In response to continued skepticism over the deal’s compliance with both the spirit and the letter of the GPL, Novell reportedly made the details of its Microsoft arrangement available to Moglen, who has yet to report his findings following an audit.

Per-Copy Paradigm

The deal between Microsoft and Novell effectively attaches per-copy licensing to Linux, explained Albert — whose firm focuses on software licensing and patent issues, and advises open source software projects.

The legal expert indicated it is unlikely Microsoft will lash out at other Linux distributions not covered the way Novell’s Suse Linux is. Instead, he said Redmond was looking to “preserve the paradigm.

“And that paradigm is, you have per-copy licensing,” Albert said, referring also to Microsoft’s historic strategy of “embracing, extending and overwhelming.”

“They have found a way to overlay per-copy licensing onto a Linux distribution,” Albert noted, pointing out the contradiction with the GPL policy of unlimited copies.

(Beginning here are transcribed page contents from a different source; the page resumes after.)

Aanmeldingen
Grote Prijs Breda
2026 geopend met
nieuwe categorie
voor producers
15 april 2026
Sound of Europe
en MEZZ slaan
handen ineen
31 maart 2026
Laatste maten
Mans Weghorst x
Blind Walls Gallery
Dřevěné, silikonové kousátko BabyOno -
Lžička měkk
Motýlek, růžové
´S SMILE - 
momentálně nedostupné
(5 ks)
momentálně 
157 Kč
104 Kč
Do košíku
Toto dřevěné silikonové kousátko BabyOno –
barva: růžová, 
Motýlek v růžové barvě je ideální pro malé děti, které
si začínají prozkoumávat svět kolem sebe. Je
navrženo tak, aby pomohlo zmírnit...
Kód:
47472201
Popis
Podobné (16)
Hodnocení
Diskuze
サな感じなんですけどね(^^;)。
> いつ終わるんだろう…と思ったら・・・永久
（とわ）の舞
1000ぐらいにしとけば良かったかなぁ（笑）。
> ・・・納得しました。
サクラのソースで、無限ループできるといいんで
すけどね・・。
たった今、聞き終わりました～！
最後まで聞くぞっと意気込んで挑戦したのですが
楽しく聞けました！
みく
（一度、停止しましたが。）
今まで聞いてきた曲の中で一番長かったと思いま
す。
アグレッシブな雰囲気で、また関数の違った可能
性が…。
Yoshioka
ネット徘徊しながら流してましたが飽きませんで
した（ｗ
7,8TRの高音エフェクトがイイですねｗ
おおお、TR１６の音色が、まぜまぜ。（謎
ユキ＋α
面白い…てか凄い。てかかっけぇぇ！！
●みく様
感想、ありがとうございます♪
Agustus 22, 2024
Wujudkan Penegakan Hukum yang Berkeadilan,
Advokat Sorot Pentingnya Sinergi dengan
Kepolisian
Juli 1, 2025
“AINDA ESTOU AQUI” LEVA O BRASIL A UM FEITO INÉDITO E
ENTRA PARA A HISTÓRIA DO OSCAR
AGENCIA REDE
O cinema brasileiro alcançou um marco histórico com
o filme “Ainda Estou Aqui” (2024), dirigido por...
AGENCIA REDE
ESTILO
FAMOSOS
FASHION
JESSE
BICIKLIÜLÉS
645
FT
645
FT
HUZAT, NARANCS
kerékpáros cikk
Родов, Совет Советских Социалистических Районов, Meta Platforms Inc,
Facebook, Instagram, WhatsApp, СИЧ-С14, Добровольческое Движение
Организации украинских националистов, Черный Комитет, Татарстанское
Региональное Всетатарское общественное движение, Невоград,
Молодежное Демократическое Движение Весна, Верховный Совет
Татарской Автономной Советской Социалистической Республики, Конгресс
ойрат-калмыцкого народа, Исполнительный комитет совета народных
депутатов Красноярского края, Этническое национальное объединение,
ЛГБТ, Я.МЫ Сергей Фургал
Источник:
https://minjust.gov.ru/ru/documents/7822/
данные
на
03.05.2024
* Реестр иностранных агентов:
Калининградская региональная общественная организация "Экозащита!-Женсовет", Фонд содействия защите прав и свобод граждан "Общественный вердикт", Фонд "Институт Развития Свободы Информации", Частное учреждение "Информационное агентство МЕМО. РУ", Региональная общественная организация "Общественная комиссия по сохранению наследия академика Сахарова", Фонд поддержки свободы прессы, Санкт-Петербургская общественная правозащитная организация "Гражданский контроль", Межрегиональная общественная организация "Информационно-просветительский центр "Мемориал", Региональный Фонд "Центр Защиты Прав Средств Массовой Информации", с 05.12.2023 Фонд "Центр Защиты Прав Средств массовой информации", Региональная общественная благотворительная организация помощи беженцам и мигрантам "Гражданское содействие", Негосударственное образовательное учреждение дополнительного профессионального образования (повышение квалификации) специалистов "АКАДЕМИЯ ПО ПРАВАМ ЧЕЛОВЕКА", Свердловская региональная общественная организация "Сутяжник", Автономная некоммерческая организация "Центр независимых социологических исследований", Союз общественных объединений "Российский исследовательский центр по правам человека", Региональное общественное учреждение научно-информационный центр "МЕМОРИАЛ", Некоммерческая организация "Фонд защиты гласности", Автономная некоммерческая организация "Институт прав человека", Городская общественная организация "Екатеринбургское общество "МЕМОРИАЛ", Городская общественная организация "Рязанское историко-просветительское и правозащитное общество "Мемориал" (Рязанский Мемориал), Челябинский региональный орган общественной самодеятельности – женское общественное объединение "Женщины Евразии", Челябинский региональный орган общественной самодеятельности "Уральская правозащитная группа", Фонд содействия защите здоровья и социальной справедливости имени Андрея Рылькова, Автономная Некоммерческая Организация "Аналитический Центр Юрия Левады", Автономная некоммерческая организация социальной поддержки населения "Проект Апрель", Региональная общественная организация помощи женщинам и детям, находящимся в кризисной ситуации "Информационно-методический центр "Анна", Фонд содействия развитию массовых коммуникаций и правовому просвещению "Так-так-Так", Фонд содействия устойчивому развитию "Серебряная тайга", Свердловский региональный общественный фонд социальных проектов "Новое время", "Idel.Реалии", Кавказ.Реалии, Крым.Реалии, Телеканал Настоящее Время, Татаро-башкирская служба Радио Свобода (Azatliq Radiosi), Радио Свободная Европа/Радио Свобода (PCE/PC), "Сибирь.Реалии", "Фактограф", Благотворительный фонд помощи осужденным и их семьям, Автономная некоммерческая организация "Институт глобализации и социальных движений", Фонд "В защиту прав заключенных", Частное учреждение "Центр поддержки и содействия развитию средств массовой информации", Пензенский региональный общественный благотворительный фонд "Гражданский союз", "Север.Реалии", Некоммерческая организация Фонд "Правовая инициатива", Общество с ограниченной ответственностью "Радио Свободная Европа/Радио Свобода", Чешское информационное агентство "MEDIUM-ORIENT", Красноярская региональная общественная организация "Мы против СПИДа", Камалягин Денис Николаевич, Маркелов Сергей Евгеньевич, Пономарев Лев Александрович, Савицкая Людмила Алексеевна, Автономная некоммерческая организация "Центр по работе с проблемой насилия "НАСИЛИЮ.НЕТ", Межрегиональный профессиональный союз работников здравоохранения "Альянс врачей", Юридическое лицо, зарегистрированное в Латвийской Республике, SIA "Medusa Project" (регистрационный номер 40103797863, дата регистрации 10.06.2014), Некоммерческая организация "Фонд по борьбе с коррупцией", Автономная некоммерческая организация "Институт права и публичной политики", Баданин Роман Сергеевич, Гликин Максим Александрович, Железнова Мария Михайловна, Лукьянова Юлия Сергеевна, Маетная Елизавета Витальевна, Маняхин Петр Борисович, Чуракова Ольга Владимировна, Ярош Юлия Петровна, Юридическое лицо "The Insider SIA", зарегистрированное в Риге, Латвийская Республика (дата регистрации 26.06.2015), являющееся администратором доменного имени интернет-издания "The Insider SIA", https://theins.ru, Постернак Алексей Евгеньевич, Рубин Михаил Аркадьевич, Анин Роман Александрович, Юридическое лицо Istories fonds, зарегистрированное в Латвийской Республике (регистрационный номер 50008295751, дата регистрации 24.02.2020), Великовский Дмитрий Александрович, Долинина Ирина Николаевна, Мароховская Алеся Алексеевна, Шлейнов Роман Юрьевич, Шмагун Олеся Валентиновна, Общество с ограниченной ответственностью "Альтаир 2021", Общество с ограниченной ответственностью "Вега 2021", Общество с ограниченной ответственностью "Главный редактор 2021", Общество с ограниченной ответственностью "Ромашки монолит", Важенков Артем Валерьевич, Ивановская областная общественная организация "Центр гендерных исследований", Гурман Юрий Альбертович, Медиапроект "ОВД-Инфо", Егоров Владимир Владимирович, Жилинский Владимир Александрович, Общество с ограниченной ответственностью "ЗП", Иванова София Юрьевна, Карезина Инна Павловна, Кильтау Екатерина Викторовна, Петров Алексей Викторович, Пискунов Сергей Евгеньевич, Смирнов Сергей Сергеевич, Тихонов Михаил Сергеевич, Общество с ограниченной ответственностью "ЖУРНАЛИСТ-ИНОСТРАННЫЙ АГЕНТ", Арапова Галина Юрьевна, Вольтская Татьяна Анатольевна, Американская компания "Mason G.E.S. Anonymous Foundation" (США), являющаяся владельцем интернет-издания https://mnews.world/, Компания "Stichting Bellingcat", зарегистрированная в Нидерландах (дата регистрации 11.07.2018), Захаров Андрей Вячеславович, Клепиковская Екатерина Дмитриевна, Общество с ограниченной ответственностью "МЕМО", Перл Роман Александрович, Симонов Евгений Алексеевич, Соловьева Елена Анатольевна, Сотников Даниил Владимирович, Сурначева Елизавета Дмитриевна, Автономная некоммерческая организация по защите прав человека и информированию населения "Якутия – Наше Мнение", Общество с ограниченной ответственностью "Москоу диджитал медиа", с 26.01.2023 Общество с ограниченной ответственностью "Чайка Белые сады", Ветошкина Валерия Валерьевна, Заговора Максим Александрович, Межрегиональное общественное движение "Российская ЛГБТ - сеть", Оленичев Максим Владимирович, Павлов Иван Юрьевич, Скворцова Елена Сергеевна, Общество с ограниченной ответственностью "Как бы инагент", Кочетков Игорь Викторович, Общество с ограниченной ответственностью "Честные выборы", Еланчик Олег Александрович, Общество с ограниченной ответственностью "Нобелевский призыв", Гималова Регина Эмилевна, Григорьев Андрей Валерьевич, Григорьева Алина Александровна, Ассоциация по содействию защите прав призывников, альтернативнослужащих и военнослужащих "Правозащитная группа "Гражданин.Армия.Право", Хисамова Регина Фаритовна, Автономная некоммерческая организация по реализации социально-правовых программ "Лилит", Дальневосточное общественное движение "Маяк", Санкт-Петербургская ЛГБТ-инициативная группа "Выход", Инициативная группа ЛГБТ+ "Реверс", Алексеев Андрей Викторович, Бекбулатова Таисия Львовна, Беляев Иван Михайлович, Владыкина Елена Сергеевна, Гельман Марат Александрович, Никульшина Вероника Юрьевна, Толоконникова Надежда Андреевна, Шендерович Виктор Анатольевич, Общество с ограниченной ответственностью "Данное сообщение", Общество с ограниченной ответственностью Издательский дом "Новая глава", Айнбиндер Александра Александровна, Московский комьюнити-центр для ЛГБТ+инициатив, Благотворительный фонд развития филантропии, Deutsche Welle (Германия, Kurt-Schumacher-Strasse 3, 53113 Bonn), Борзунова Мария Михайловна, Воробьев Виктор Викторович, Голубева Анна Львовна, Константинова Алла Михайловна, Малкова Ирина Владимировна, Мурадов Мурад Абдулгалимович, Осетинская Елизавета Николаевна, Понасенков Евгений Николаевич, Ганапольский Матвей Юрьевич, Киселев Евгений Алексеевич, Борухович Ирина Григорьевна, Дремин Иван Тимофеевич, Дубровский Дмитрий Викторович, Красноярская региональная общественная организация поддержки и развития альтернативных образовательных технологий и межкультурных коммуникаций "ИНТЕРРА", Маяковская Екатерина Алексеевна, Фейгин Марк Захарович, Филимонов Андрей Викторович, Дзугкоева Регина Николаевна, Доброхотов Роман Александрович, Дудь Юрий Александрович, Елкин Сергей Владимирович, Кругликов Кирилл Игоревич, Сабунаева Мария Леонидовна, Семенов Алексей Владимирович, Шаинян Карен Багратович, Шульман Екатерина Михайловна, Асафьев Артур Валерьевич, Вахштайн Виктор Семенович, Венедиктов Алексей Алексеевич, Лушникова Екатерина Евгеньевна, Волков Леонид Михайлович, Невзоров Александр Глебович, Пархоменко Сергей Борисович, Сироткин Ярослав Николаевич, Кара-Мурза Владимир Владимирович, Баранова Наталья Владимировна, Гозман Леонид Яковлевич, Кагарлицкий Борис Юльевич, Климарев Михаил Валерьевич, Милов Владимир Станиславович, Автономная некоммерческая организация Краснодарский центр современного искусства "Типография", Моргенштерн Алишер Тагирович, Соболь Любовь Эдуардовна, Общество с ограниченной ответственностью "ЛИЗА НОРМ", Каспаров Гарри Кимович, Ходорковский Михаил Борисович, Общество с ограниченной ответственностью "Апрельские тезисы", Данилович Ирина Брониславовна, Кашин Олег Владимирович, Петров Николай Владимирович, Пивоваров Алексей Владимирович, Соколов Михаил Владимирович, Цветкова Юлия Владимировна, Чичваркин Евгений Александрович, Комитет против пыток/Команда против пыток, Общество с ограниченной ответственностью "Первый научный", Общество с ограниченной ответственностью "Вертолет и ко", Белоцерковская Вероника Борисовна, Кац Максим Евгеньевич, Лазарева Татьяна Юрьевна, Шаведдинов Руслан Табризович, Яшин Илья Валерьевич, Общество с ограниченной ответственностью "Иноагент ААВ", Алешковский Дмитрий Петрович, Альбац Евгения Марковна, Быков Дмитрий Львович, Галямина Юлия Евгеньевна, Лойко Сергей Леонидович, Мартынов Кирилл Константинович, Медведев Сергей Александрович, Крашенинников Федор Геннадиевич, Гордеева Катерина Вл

It remains to be seen whether the model will gain any traction in the market, but Albert indicated that a lack of threat from Microsoft may appeal to enterprise IT shops.

“It’s of limited benefit, but it’s a pretty good benefit because it’s from Microsoft,” he added.

While the Novell-Microsoft model may be compliant with the GPLv2, it would not necessarily be compliant with GPLv3, which may prohibit such an arrangement, Albert concluded.

Nuclear Not Likely

Some industry observers have viewed the Microsoft-Novell partnership as the beginnings of a Redmond assault on Linux and open source based on software patents, also known as “the nuclear option” for Microsoft.

If Microsoft was to file patent infringement claims against non-Novell Linux distributions, developers or users, it would represent an exertion of Microsoft’s nuclear option, Illuminata Senior Analyst Gordon Haff told LinuxInsider.

“It’s also fair to say that a prerequisite to that would have to be some specific claims about specific patents actually being violated,” he said, adding no such specifics have yet emerged.

Despite some doubts about user demand for the deal with Microsoft, customers of both Microsoft and Novell do want more interoperability, and may very well get it with the Windows-Linux partnership, Haff claimed.

“In general, vendors are more open to working with interoperability than they were in the past,” he noted.

Haff also downplayed the potential impact of GPLv3, indicating that regardless of the language and provisions covering software patents, there is little that can be done about existing, valid, enforceable patents.